Assignment => For every line in the data below, check for the word "pitch", then state how many lines have it. Answer with the number only.

Data for this task =>
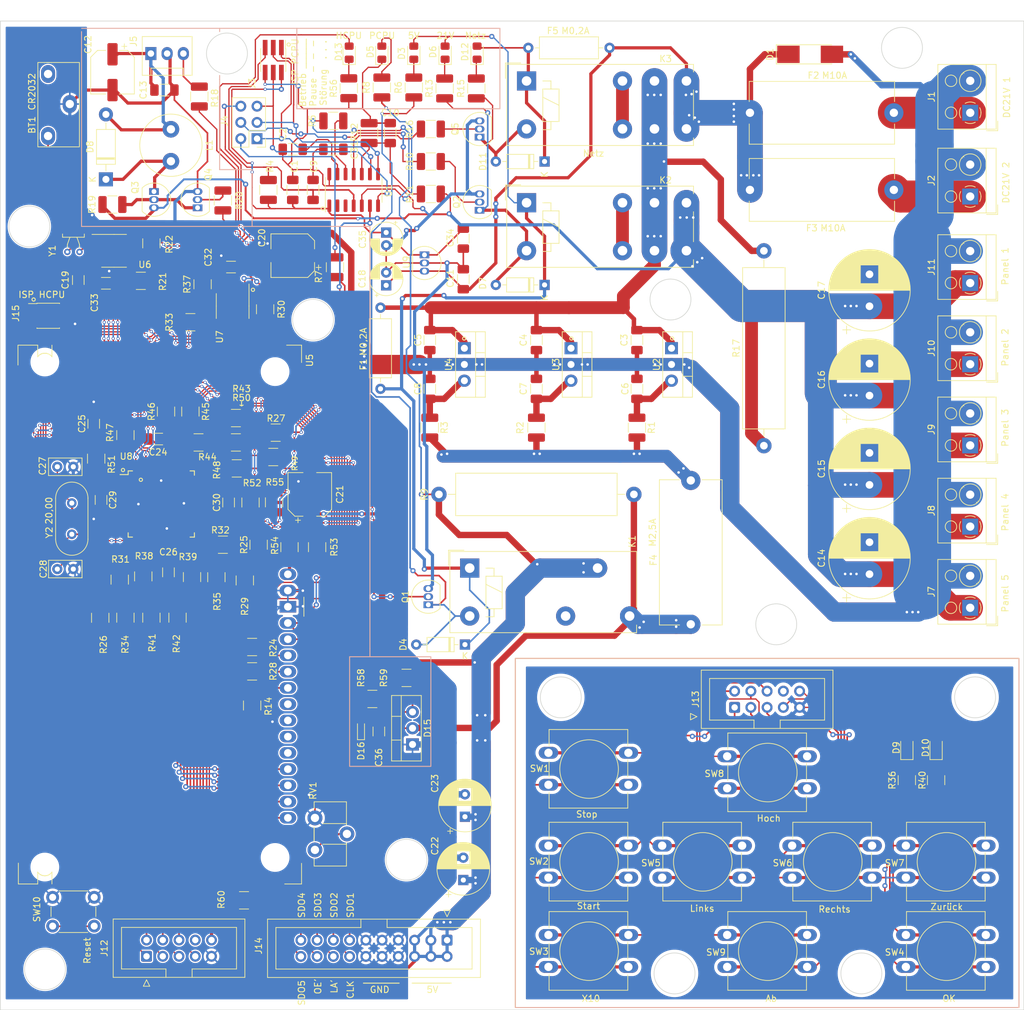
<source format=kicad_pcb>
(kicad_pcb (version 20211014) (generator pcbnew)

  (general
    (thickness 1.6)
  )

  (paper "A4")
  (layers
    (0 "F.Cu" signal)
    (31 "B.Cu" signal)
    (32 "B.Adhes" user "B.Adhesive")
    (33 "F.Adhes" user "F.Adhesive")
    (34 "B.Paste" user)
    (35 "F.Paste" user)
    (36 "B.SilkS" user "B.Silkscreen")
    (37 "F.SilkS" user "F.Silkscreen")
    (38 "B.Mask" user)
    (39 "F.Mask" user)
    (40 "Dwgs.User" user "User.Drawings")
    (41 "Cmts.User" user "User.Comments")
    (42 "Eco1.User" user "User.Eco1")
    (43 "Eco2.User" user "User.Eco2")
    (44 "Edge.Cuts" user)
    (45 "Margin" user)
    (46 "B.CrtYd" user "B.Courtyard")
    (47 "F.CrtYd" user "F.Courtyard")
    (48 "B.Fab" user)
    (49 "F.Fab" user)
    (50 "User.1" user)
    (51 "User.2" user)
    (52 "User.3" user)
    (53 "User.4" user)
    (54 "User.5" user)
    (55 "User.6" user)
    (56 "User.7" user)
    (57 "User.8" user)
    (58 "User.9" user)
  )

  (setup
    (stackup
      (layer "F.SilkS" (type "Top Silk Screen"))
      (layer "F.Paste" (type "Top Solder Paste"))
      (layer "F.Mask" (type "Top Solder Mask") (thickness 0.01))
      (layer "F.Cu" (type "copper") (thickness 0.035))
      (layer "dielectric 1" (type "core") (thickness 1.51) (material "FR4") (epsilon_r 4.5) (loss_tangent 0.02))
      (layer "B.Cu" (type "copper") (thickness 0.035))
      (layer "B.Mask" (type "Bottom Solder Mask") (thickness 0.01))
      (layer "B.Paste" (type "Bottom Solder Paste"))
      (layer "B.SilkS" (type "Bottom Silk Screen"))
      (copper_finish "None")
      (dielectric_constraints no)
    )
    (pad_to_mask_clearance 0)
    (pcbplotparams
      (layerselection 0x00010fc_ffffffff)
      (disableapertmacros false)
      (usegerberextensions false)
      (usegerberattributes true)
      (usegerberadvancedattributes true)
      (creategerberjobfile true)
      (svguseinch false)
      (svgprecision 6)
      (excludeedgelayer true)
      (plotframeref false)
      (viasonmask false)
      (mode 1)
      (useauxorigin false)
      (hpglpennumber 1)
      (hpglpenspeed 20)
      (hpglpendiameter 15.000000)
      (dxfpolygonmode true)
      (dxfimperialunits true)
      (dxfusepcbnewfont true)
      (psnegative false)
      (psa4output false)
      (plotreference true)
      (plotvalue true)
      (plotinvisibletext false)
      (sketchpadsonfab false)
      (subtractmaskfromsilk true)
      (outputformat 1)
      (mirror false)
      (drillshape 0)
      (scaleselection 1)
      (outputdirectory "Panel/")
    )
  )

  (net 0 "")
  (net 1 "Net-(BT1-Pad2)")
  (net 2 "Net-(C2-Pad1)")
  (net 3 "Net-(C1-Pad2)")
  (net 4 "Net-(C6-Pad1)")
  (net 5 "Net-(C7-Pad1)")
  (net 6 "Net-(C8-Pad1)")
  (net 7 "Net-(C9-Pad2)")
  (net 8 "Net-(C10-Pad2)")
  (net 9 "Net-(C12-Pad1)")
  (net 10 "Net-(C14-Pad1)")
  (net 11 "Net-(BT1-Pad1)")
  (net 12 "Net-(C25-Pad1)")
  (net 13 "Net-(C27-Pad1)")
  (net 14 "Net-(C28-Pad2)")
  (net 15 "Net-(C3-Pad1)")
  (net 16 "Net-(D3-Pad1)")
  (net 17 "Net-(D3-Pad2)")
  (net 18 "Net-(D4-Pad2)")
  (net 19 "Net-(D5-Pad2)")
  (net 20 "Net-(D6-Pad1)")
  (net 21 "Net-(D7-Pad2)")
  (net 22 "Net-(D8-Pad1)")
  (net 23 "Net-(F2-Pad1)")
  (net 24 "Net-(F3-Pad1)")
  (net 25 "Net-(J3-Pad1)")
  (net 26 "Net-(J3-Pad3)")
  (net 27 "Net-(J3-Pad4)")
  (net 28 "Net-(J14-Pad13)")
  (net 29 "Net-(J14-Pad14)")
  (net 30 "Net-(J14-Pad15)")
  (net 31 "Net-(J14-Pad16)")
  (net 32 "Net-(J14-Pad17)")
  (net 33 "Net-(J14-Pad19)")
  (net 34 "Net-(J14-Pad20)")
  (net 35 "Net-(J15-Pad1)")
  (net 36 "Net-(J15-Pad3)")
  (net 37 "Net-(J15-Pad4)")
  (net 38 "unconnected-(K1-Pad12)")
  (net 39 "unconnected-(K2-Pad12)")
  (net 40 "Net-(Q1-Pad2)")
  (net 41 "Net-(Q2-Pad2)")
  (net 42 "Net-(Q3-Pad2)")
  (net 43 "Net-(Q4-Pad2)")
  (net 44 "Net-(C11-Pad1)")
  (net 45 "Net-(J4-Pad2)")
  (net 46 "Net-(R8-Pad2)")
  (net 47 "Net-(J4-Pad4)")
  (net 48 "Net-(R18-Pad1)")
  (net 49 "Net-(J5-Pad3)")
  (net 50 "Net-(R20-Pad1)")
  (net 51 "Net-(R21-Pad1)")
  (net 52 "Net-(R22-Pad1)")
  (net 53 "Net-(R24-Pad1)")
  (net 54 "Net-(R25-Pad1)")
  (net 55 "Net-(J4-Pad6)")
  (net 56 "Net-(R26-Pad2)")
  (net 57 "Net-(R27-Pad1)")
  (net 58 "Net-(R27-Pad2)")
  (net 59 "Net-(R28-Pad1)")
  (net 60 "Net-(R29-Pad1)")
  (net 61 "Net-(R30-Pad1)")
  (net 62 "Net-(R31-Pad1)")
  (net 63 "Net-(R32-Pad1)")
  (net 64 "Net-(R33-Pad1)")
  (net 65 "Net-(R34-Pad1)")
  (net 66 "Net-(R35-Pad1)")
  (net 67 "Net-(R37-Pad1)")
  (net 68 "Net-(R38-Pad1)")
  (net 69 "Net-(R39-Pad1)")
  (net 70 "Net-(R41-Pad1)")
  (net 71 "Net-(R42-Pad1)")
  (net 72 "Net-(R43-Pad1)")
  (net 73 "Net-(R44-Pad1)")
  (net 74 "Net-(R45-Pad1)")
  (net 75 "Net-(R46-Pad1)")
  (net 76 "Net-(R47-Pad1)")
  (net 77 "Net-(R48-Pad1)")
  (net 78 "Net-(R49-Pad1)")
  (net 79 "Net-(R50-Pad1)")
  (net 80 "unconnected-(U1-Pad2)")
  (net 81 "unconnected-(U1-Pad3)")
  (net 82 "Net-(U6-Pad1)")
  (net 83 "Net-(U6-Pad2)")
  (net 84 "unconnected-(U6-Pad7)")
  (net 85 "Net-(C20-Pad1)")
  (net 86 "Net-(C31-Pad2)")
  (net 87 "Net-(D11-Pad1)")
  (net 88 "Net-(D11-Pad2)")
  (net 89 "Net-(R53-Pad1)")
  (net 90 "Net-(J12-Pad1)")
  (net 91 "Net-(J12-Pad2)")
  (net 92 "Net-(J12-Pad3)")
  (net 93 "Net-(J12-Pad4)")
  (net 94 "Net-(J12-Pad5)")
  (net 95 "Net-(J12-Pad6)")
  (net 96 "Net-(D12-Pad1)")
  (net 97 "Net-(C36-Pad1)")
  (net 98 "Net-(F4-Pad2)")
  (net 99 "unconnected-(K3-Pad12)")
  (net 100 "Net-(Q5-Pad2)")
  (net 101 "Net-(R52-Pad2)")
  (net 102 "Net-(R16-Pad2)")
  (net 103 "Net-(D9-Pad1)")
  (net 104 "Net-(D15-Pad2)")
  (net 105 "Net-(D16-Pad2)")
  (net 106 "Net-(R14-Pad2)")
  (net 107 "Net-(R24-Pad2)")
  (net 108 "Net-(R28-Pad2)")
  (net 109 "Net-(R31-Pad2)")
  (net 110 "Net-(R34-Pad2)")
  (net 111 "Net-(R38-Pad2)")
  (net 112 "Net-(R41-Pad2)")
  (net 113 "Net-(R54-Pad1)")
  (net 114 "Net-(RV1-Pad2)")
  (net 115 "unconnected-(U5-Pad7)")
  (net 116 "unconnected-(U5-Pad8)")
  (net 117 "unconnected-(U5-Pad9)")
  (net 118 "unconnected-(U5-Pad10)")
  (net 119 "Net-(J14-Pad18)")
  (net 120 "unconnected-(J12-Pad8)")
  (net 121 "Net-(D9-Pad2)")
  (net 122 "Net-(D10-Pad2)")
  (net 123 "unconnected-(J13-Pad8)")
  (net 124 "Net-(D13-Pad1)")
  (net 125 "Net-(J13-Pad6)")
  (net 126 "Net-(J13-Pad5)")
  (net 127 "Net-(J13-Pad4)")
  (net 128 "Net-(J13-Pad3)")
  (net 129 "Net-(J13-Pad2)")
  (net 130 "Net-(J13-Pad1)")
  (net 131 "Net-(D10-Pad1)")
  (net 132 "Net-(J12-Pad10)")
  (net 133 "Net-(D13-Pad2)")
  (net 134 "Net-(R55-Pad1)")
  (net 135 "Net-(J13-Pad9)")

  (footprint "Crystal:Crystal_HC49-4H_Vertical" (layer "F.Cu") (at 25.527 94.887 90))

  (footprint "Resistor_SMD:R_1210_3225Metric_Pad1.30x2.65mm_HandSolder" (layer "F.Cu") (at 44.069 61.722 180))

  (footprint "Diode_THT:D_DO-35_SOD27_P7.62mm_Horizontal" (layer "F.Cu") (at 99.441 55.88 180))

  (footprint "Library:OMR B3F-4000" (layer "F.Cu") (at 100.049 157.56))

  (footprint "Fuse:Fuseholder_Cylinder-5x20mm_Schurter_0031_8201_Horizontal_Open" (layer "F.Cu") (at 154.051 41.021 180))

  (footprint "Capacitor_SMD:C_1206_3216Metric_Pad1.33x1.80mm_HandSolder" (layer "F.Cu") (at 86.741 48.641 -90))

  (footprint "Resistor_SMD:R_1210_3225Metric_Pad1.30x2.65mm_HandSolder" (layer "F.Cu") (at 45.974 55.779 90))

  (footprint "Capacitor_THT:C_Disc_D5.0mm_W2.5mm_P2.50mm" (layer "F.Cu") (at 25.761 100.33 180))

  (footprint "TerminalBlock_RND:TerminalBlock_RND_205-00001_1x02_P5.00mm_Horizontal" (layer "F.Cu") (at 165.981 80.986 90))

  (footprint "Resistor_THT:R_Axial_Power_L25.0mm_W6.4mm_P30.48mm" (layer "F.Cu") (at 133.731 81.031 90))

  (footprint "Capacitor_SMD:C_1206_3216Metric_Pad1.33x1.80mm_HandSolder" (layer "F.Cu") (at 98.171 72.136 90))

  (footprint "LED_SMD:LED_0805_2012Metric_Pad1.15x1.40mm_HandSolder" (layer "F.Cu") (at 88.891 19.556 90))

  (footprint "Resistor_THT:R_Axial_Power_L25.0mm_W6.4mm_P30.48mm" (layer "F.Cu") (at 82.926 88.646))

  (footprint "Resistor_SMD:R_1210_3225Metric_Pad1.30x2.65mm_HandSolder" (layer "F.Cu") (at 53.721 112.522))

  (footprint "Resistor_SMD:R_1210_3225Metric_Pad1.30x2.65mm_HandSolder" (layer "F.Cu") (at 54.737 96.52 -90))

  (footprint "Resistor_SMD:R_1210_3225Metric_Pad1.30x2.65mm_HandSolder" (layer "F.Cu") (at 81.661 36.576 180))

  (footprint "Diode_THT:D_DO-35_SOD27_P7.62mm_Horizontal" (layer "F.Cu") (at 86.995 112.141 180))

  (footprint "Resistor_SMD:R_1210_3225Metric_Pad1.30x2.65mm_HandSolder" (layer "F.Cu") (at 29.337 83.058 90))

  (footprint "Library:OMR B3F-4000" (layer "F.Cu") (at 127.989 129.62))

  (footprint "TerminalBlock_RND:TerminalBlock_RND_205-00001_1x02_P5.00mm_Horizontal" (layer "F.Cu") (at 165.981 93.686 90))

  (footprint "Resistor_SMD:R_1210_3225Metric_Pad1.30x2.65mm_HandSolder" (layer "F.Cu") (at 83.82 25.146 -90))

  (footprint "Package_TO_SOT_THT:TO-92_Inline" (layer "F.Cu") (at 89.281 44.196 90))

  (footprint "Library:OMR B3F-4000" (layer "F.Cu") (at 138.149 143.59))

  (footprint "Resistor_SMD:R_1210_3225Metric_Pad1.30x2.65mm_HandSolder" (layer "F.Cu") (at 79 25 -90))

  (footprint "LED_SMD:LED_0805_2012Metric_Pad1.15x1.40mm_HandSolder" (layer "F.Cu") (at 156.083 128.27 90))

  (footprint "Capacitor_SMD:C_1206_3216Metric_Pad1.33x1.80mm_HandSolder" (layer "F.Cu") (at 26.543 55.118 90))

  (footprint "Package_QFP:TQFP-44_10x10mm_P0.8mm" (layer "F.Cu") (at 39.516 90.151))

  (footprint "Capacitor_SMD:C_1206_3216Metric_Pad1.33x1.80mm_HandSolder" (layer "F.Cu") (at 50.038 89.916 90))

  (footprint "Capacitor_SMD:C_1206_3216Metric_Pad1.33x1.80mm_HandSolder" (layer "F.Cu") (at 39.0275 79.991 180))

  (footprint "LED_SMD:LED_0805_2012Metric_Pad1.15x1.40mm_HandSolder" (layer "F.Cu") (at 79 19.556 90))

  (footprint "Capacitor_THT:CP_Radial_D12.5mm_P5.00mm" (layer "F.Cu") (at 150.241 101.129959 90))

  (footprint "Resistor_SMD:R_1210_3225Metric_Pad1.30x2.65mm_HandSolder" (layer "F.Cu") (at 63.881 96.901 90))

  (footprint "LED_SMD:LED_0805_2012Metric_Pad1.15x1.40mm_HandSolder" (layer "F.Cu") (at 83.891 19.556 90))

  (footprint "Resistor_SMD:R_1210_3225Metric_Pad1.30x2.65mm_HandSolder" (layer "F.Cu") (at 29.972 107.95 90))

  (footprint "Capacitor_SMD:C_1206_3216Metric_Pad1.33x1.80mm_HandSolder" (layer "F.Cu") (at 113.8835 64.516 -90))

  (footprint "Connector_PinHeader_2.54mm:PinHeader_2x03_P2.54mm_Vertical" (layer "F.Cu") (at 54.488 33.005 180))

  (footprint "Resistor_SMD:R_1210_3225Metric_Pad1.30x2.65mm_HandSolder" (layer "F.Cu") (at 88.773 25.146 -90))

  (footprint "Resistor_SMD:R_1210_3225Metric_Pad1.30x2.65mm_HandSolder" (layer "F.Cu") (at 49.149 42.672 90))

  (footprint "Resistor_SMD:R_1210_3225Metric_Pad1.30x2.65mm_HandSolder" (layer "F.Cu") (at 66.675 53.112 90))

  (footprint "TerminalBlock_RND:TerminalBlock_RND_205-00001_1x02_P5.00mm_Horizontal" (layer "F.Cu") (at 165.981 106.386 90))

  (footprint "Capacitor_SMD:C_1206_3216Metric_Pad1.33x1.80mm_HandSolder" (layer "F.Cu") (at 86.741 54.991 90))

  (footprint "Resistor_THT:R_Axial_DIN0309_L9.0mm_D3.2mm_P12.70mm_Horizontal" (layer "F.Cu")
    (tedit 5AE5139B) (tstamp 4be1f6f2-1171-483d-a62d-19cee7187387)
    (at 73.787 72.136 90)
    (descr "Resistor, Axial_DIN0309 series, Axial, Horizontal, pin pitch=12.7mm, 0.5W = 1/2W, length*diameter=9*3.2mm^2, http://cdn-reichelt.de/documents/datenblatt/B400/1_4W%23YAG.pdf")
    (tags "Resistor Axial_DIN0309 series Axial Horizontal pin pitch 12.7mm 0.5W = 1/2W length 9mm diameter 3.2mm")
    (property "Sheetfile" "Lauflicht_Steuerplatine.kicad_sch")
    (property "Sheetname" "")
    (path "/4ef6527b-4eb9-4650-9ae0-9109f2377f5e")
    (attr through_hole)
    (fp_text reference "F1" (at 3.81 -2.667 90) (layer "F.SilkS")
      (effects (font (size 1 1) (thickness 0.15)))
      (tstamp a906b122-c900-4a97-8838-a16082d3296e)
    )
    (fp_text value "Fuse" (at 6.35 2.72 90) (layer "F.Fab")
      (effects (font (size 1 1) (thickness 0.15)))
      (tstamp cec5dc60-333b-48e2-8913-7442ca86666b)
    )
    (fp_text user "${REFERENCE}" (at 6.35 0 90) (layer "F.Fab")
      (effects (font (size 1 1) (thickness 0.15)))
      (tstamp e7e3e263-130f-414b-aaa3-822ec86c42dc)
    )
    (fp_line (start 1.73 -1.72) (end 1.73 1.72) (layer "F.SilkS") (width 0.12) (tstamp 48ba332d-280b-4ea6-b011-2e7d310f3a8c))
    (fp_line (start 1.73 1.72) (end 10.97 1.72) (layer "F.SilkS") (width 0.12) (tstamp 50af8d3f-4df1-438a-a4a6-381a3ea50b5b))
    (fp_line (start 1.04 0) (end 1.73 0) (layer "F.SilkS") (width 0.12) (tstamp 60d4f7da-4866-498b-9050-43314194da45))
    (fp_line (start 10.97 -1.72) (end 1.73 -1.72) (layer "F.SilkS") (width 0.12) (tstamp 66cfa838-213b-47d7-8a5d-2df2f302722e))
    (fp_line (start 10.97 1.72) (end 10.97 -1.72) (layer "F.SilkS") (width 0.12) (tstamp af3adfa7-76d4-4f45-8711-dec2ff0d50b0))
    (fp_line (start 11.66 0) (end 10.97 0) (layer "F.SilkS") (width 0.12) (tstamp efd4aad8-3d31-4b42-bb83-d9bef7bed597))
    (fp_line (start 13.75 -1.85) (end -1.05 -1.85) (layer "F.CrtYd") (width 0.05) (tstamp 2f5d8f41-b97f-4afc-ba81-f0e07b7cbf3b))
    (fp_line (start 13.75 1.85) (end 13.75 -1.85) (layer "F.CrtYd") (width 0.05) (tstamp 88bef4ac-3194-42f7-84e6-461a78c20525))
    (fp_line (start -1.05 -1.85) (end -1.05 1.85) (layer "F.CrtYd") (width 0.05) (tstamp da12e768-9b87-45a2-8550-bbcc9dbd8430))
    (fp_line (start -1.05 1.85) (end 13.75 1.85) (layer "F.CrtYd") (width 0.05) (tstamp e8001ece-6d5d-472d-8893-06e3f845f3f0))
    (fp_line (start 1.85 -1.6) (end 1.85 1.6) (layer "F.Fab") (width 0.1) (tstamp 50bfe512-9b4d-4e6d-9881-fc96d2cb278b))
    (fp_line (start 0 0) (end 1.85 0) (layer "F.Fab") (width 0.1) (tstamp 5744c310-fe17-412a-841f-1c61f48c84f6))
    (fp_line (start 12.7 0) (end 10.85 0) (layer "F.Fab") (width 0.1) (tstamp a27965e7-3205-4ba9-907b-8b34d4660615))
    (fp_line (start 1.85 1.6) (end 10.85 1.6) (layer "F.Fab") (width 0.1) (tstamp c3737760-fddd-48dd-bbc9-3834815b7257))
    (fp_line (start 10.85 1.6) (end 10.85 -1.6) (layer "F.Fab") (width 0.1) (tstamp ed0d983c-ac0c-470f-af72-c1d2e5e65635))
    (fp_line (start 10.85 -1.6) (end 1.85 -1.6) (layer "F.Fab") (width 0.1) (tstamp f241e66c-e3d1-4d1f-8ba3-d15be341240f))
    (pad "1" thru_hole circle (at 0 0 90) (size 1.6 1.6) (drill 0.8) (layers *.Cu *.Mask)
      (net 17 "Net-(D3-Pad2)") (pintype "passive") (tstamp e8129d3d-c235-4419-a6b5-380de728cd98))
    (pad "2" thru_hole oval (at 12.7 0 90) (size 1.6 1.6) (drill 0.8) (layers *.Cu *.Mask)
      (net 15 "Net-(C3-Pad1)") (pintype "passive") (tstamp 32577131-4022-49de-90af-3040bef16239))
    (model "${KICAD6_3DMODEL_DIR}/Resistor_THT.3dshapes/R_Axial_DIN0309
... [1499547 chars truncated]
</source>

Response to the exercise => 2